Land Trust On Personal Home
I know I can put my personal home in a land trust but does anyone know if it can still do what it is suppose to do-Asset Protection? Would a lein against me personally attach to the property still?
I know I can put my personal home in a land trust but does anyone know if it can still do what it is suppose to do-Asset Protection? Would a lein against me personally attach to the property still?
A RE trust has some real benefits, but insulation from liabilities is NOT one of them.
Unlike a corp or LLC, which does protect its owners in that a Judgment against the corp or LLC can normally NOT carry over against the stock or share holders of the corp or LLC.

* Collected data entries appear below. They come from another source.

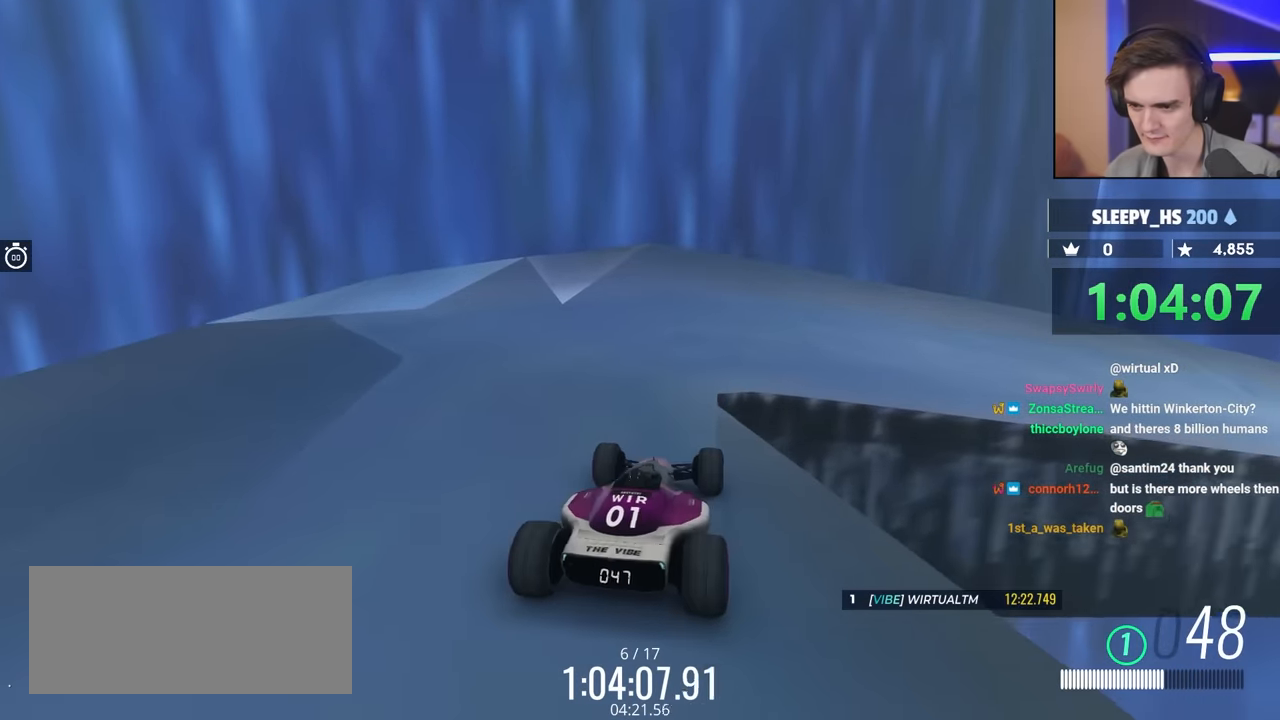
{"keys": [], "events": []}
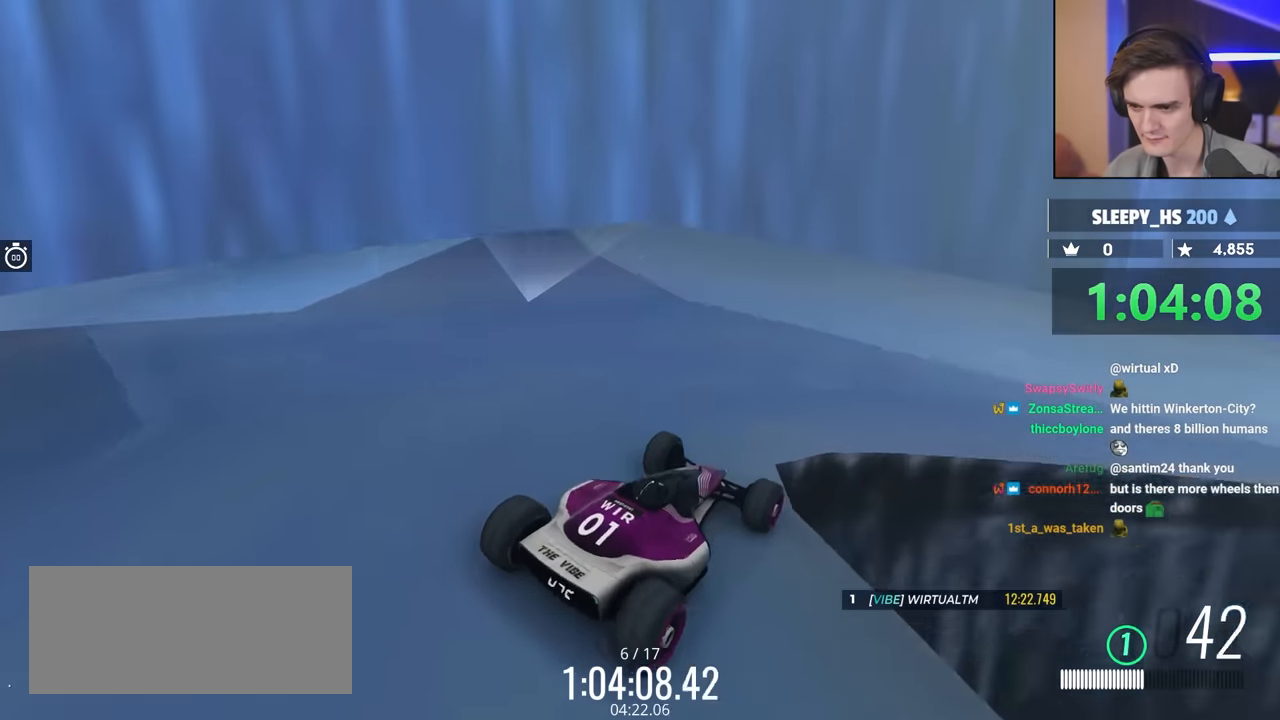
{"keys": ["up"], "events": [[83, "up", "down"], [317, "up", "up"], [450, "up", "down"]]}
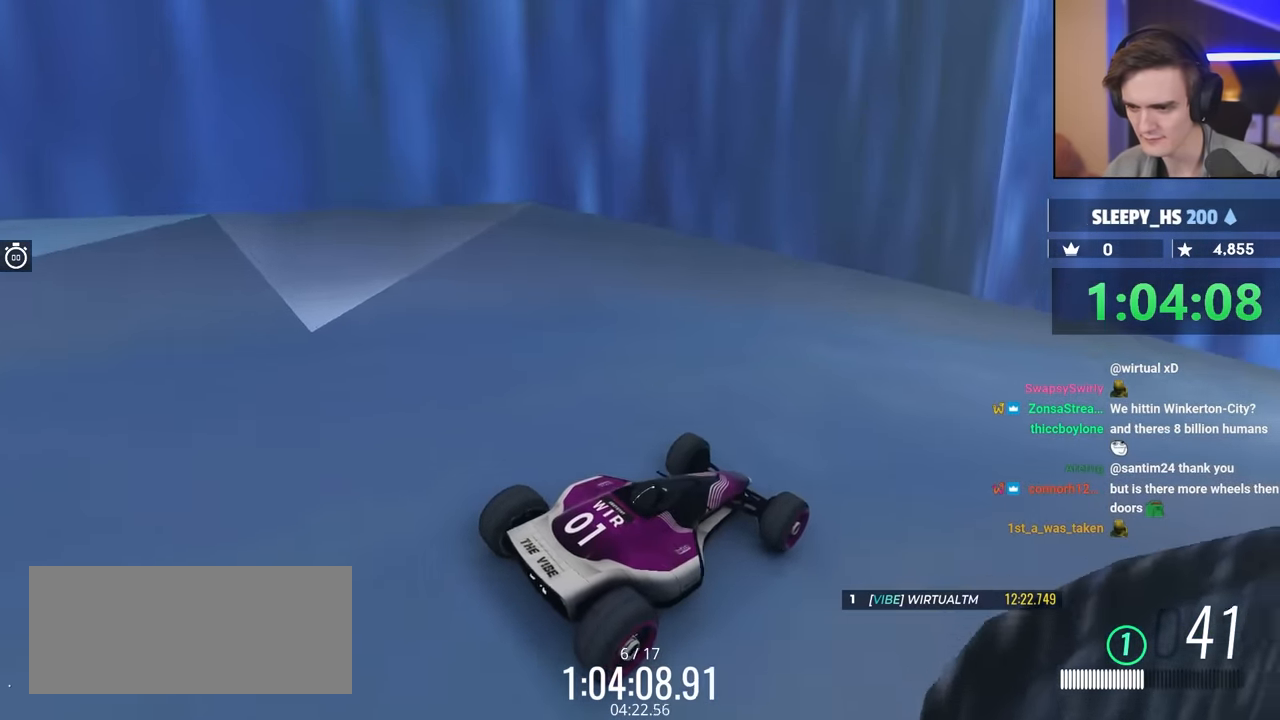
{"keys": ["left"], "events": [[50, "up", "up"], [233, "left", "down"]]}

Simple example to remember: The big J against Exxon a few years back. Did that J carry over against its stockholders? Of course not.
All the stockholders would have noticed that year or the next was maybe a drop in their dividends, but none of them had to cough up $$$ to pay that J, as a stockholder or LLC member is NOT personally liable for J against or debts of the corp itself.
So let's say somebody gets a J against your LLC for $1M, but the LLC has only $100k...normally, if the LLC has carefully documented its activities, kept minutes, had meetings, treated itself as a REAL business entity...the J creditor cannot then get to you personally, and has to make do with the corp/LLC's assets only.
In this regard, the big thing a trust offers, if it's in title to the RE, is keeping its beneficiaries anonymous...if some lawyer or pvt detective is doing an asset searh on you, but all your RE is in the name of "Broadway Ave RE Trust", then the investigator isn't going to find your name, right? Right!
And whatever DOS clause or language there might be in your D/T will NOT let the lender foreclose just because you've deeded the RE to your trust.
Fed law (Garn St. Germaine Law) says that alone will NOT trigger any DOS.
John, So are you saying put my personal residence into some type of corporation?
Nope, I'm sure NOT saying put your personal res in a corp, and if you do so, expect to have your lender exercise its DOS and call your loan.
Two big reasons NOT to use corp for pers res...first, a home might be sold these days without income tax, but if it's a corp owned property, IRS might say it's no longer your pers. res.
Second, the DOS issue as mentioned.
To answer your original question, yes the Land Trust can protect your property against liens, judgments, etc. The beneficiary interest is considered to be personal property. If there would be two non-related parties/entities as beneficiaries then it becomes very difficult (not impossible) to partition personal property.
The creditor would have to wait until the property is sold to satisfy their claim-but the title to the property would not be clouded.